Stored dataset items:
§ §

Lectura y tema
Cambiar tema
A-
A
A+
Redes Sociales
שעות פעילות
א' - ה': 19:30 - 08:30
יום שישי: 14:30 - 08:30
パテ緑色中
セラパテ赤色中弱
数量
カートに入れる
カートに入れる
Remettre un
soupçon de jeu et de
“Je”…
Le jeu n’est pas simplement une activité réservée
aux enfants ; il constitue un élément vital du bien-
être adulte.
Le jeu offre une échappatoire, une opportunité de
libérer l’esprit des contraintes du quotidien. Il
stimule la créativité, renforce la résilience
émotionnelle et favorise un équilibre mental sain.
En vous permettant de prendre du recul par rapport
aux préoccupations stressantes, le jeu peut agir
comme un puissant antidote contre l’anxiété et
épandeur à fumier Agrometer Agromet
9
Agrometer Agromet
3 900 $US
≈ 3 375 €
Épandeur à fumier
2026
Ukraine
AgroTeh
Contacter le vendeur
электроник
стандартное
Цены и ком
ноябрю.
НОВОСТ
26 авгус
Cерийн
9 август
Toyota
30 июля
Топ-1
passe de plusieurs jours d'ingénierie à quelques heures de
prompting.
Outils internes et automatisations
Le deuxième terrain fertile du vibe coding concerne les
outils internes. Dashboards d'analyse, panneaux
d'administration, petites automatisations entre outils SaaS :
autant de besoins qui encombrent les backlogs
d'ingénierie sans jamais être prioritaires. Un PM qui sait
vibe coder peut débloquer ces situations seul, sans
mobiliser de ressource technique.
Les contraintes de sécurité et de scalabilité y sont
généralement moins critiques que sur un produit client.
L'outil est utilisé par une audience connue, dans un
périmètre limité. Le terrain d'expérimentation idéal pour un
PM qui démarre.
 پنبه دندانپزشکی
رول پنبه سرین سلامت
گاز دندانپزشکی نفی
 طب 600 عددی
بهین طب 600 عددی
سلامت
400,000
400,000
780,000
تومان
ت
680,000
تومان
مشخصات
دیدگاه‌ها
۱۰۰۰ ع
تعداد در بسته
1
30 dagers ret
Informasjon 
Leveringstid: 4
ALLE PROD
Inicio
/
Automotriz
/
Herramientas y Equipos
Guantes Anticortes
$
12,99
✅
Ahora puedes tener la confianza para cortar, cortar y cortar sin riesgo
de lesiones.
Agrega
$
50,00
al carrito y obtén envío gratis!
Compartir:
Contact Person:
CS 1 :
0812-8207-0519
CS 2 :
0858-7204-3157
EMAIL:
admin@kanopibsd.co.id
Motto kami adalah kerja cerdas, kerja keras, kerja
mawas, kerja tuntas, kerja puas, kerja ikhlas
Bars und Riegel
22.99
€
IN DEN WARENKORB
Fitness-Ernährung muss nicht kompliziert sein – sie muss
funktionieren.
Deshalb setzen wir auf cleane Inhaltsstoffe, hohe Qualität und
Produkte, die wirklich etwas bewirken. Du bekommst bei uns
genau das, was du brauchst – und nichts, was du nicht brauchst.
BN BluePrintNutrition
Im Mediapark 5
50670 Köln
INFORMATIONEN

§ §

▸ **PROBLEM TO WORK ON**
Write out exactly the lines that fall from the line with "autant de besoins qui encombrent les backlogs" to the line with "genau das, was" in the records above, keeping both ends.

▸ **TASK RESPONSE**
autant de besoins qui encombrent les backlogs
d'ingénierie sans jamais être prioritaires. Un PM qui sait
vibe coder peut débloquer ces situations seul, sans
mobiliser de ressource technique.
Les contraintes de sécurité et de scalabilité y sont
généralement moins critiques que sur un produit client.
L'outil est utilisé par une audience connue, dans un
périmètre limité. Le terrain d'expérimentation idéal pour un
PM qui démarre.
 پنبه دندانپزشکی
رول پنبه سرین سلامت
گاز دندانپزشکی نفی
 طب 600 عددی
بهین طب 600 عددی
سلامت
400,000
400,000
780,000
تومان
ت
680,000
تومان
مشخصات
دیدگاه‌ها
۱۰۰۰ ع
تعداد در بسته
1
30 dagers ret
Informasjon 
Leveringstid: 4
ALLE PROD
Inicio
/
Automotriz
/
Herramientas y Equipos
Guantes Anticortes
$
12,99
✅
Ahora puedes tener la confianza para cortar, cortar y cortar sin riesgo
de lesiones.
Agrega
$
50,00
al carrito y obtén envío gratis!
Compartir:
Contact Person:
CS 1 :
0812-8207-0519
CS 2 :
0858-7204-3157
EMAIL:
admin@kanopibsd.co.id
Motto kami adalah kerja cerdas, kerja keras, kerja
mawas, kerja tuntas, kerja puas, kerja ikhlas
Bars und Riegel
22.99
€
IN DEN WARENKORB
Fitness-Ernährung muss nicht kompliziert sein – sie muss
funktionieren.
Deshalb setzen wir auf cleane Inhaltsstoffe, hohe Qualität und
Produkte, die wirklich etwas bewirken. Du bekommst bei uns
genau das, was du brauchst – und nichts, was du nicht brauchst.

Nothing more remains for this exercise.